Шрифт:
И, кстати, в Вижье тоже никто никакого шмона наводить не кинулся. Они не самоубийцы все же.
Как обычно это бывает, когда не хотят делать лишних телодвижений, а здесь вообще их не любят делать, главный девиз — “релайяте дисфрута” (то есть, расслабься и получай удовольствие). И потому больше чем уверен, что в жандармерии запрос приняли и сейчас готовят спасательную операцию… С перерывом на обед и сиесту, само собой…
В который раз думаю, как нам охренительно повезло с Родриго…
Он, вообще-то, чаще остается ночевать в своей квартире в городе, но раз в неделю ездит сюда… И вот поехал, а тут два потерянных европейца посреди дороги…
Эва смущённо смеется неуклюжим английским оборотам Родриго, пьет патеро…
А я вспоминаю ее рассказ.
И опять ловлю себя на ощущении неправильности. Не бьется. Вот не бьется.
Вроде, все логично, все верно. И работа, и контракт, и ее дурость вкупе с наивностью…
Но дьявол в деталях…
А детали…
Морщинки у глаз четкие.
Взгляд неожиданно жесткий и умный.
Удар ножом, рука не дрожала.
Никакой паники, никаких соплей… Только для поддержания образа…
Со мной неразговорчива… Просто еще раз историю пересказала, только с подробностями, типа особенностей прохождения таможни, и как паспорт отдала сдуру… И как ее заперли в темной комнате и говорили на испанском, а она не знает этот язык («Адуана — так называют таможню», — всплывает тут же в голове. Сумела вычленить, несмотря на незнание языка… Испуганная… Растерянная…).
Не бьется…
Она улыбается, опять смотрит на меня через огонь. И блики его, живого, яркого, отражаются в зрачках.
Не ангел она. Дьяволенок. Завораживает…
Женщина-загадка…
Такую разгадывать сладко и страшновато… Хрен его знает, что там, за этими чистыми озерами…
Ничего, вот Егерь приедет, разберемся…
В любом случае, обратно в Россию вместе полетим.
Завтра Родриго обещал отвезти в Байрес, к «Шератону».
Туда и Егерь приедет… Ему наверняка уже сообщили, что я нашелся. И, очень сильно надеюсь, что он подуспокоится за время полета. А то Егерь в ярости — не то зрелище, которое мне нужно после всех этих встрясок…
Вспоминаю здоровенную фигуру приятеля и его зверскую рожу, которую дико боятся противники по льду и почему-то так сильно любит Мася, и ежусь… Я не из пугливых, но этот полудурок… Достаточно посмотреть хоть раз, как он на льду всех к бортам сметает, чтоб понять, не стоит на пути задерживаться… Сначала снесет, а потом разбираться будет.
Луис громко смеется, что-то говорит на ушко Эве.
Сука.
Она улыбается и опять смотрит на меня через огонь.
— Нам пора, — говорю спокойно, обращаясь к Родриго, — завтра рано выезжать… Мой друг уже должен будет приехать, а он… Немного нетерпеливый.
— О, конечно! — Родриго тут же подхватывается, — подает руку Эвите, чтоб помочь подняться, — Эвита… Вы прекрасны…
— Спасибо, — она улыбается, а затем мягко высвобождает руку.

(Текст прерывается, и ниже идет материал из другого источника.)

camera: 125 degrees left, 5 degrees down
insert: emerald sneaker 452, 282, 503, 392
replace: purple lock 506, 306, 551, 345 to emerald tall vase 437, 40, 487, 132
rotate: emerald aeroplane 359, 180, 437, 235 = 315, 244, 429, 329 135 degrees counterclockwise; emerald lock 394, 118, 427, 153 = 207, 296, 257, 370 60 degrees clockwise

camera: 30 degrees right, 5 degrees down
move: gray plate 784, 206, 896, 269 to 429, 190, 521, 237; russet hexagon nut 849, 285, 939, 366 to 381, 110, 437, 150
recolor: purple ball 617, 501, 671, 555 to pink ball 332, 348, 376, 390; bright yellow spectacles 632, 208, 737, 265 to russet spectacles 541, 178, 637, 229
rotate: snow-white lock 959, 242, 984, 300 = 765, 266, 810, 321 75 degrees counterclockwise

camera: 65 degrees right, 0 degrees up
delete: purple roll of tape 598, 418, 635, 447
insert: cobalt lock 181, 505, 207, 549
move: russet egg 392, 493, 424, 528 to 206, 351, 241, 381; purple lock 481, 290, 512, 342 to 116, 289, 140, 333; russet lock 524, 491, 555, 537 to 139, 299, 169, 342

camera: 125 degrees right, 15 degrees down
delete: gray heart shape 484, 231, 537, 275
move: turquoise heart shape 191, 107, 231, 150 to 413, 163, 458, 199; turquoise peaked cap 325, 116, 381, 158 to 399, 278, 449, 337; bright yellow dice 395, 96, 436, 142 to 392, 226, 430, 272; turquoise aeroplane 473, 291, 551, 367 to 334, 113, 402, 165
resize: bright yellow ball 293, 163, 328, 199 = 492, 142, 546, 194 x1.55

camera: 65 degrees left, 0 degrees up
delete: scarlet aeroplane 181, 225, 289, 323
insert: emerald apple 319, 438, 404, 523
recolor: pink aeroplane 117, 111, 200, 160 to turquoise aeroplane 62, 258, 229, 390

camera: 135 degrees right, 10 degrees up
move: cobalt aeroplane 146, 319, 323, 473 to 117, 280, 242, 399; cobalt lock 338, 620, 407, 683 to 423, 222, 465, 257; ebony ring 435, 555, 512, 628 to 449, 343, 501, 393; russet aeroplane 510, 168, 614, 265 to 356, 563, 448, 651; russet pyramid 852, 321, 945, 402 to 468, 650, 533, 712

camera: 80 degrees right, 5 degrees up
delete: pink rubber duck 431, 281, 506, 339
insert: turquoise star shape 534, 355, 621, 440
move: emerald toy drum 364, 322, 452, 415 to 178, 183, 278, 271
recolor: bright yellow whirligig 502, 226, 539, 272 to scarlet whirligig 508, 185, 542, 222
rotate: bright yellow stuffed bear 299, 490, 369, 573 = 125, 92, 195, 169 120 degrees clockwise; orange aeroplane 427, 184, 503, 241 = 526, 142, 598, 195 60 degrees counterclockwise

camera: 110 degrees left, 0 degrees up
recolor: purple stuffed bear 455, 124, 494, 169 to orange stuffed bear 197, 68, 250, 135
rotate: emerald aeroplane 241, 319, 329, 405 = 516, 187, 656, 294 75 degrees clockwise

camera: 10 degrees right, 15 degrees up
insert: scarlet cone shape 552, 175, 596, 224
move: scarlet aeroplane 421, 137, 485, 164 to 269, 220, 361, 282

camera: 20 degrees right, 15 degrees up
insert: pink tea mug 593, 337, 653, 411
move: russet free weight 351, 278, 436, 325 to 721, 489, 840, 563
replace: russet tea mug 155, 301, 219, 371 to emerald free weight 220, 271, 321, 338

Подходит ко мне и спокойно переплетает свои пальцы с моими, заглядывает в глаза:
— Пойдем?
И я, в шоке от сладкого прикосновения ее горячей ладони и от огня, который таится в дерзкой глубине зрачков, не могу ничего сказать. Только киваю.
Она идет, утягивая меня за собой.
И я не сопротивляюсь.
За спиной слышу короткое ругательство Луиса и завистливый выдох Родриго:
— Счастливчик…
Глава 7
Ночь в Аргентине похожа на патоку. Она душная, сладкая, тянется и тянется, оставляя после себя сладкий привкус.
В такую ночь мозги просто отрубаются, не функционируют совершенно.
Да и не нужны они, мозги.
Руки нужны, чтоб держать, гладить, прижимать крепче. Губы — чтоб целовать, скользить жадно и ненасытно по горячей и мокрой коже, один аромат которой сводит с ума, будоражит до сбитого сердцебиения.
И глаза тоже нужны. Потому что, хоть и тьма полная, а все равно — словно свечение в этой тьме от капель влаги на волосах коротких, на коже нежной…
Я — дурак, дурак, дурак… Наверно, не надо было так. Не надо было бросаться, очертя голову, в пропасть. Идиотское умение мыслить образами, словно душещипательную статью пишешь для женского журнала. Приходилось когда-то халтурить, да. И всегда писал и охеревал, как этот бред мало того, что читают, так еще и верят…
А сейчас… Сейчас понимаю. Потому что не придумано других слов для описания того, что происходит между нами.